Posted by on August 20, 2012

From Fry, Melissa S. <frym@ius.edu>

PLEASE FORWARD TO ALL WHO MAY BE INTERESTED

I am organizing a session on “Community” for the 2012 Mid-South Sociological Association Annual Meeting in Mobile, Alabama November 7-10 (conference description below). Many of those who attend the MSSA meetings engage in community-based applied research. My own work as a community-based researcher and Director of the Applied Research and Education Center at IU Southeast has me exploring the idea of community and the role of academics in communities. With this in mind, I am organizing a session that welcomes papers on community as a theoretical and empirical topic of its own, applied research and its role in building community and broader discussions of the changing landscape of rural and urban community development in the 21st century.

This year’s Plenary will feature Eduardo Bonilla-Silva, whose work on race and ethnicity is essential to community-based research in diverse and changing communities. The Mid-South meetings are home to scholars from a wide range of southern colleges and universities as well as academics far and wide who began their studies in the south or under the tutelage of MSSA members. The MSSA Annual Meeting is an excellent opportunity for undergraduate and graduate students to gain experience with professional conferences. The MSSA has paper competitions at both the graduate and undergraduate levels, includes students throughout the program and includes social events to promote relationship building among Sociology students. Mobile, Alabama will provide a great location for a weekend of rich discussion and network building. Please join us!

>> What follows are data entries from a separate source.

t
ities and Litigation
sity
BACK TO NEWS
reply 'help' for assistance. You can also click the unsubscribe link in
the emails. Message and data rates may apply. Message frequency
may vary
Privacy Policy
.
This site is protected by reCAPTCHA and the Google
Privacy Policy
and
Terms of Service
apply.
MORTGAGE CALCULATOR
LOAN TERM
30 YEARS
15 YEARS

Papers on “Community” may be submitted directly to me at frym@ius.edu.

Regards,
Melissa

Melissa S. Fry, Ph.D.

Director, Applied Research and Education Center (AREC)
Assistant Professor of Sociology
Phone: 812.941.2105

http://www.ius.edu/arec/

Mid-South Sociological Association
2012 Annual Conference

Paper Submission Deadline September 10, 2012

“As the known facts now stand, it is apparent that sociology was first accepted by the smaller institutions of the South and by the Negro colleges”

L. L. Bernard (1948)

Although the influence of institutions including Yale, Columbia, Kansas and Chicago is often cited as central to the establishment of the discipline in the Unites States, historical documents indicate that Southern institutions and historically Black institutions are the places where the discipline was first embraced in America. It is plausible that the South’s interest in offering scientific study of the “Negro problem” and in studying the transition from rural to urban life contributed to its earlier institutionalization than its geographic counterparts. The result of the South’s embrace was the establishment of influential programs of sociological study like those led by W. E. B. Du Bois at Atlanta University, Howard W. Odum at the University of North Carolina and Charles S. Johnson at Fisk University. The influence of scholarship conducted by southerners and/or grounded in the experiences of American southerners continues today through the works of countless scholars. It is within this tradition of southern sociology that we welcome persons to organize paper sessions and/or volunteer to serve as discussants/presiders for the 2012 Mid-South Sociological Association conference.